* [STORED DATA]:
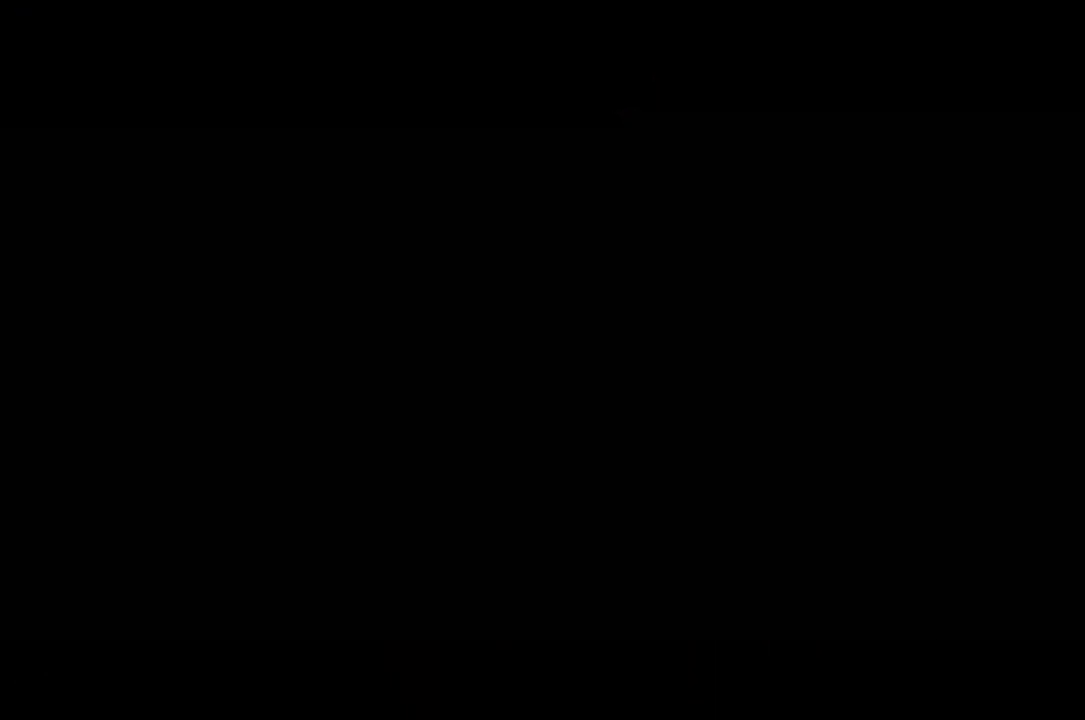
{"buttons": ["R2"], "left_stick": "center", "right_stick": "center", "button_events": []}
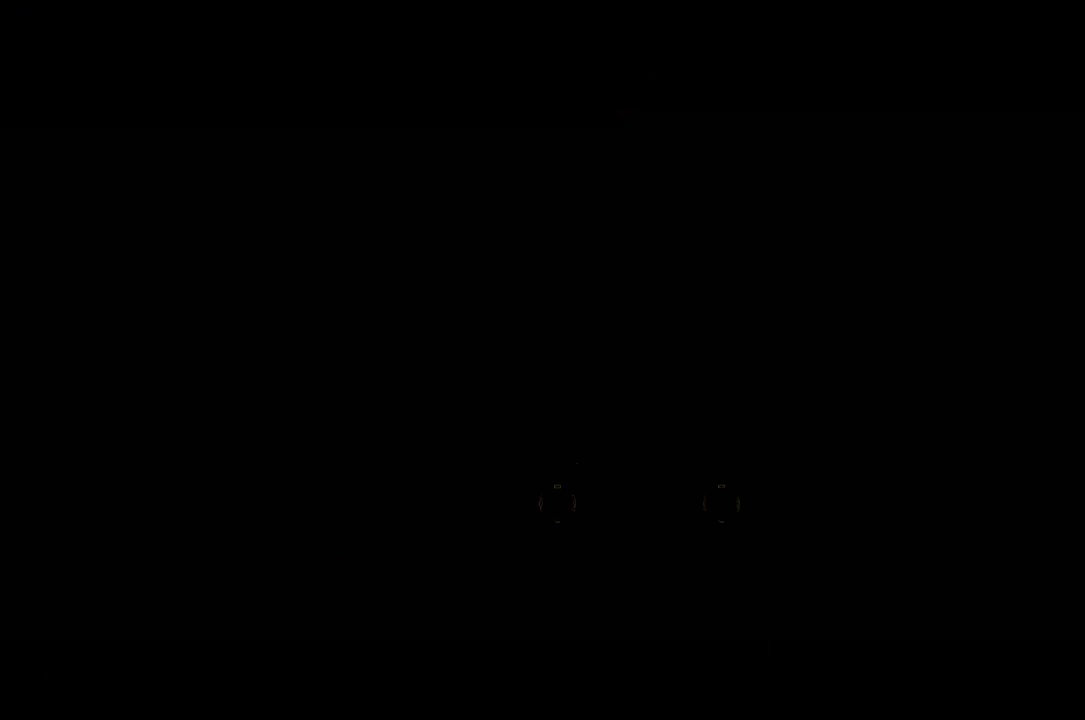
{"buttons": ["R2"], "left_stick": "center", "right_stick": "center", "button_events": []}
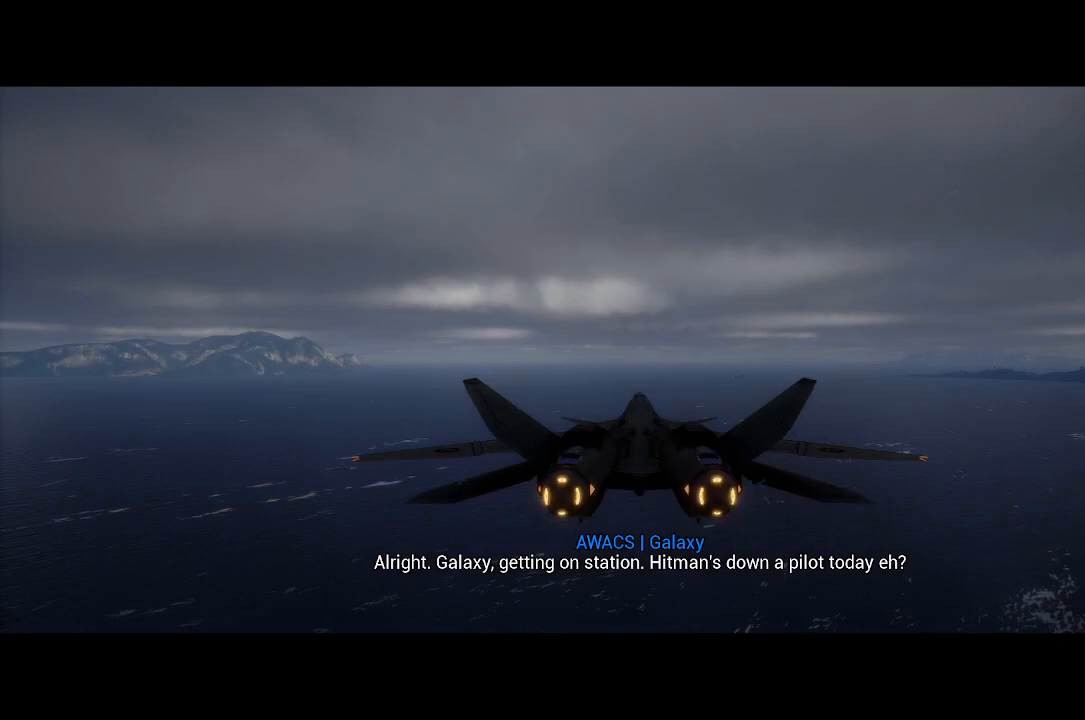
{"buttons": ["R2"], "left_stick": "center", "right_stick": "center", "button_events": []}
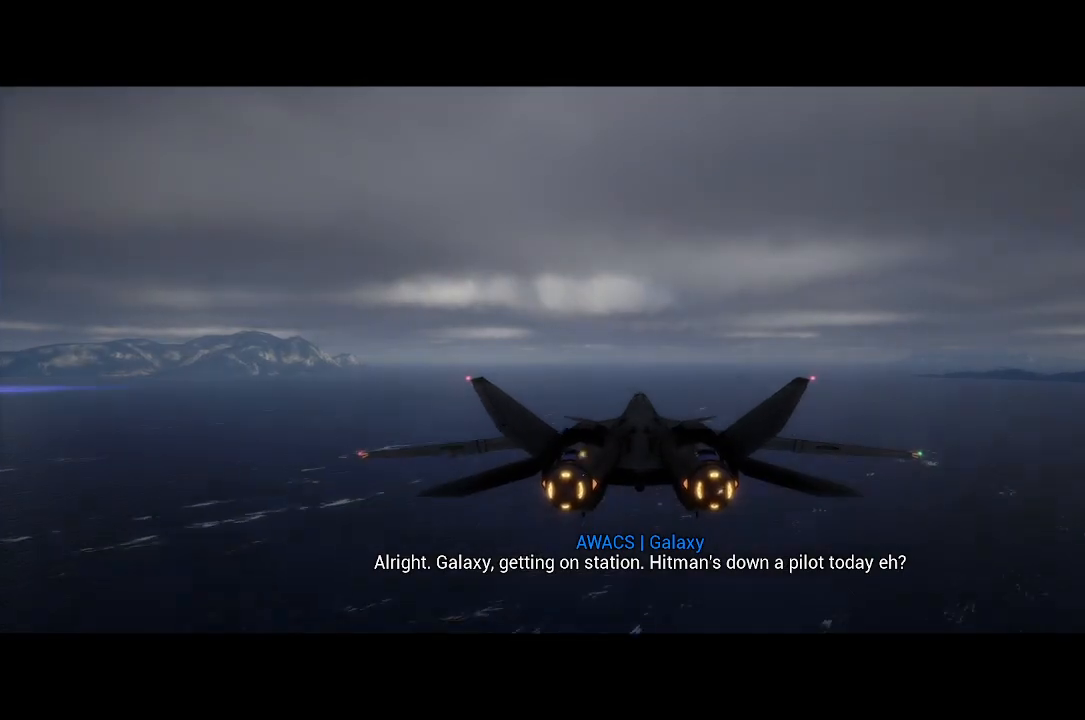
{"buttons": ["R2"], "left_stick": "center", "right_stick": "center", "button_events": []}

* [TASK INSTRUCTIONS]: All of the material above should be written out exactly as given, minus any images.

* [FINISHED TASK]:
{"buttons": ["R2"], "left_stick": "center", "right_stick": "center", "button_events": []}
{"buttons": ["R2"], "left_stick": "center", "right_stick": "center", "button_events": []}
{"buttons": ["R2"], "left_stick": "center", "right_stick": "center", "button_events": []}
{"buttons": ["R2"], "left_stick": "center", "right_stick": "center", "button_events": []}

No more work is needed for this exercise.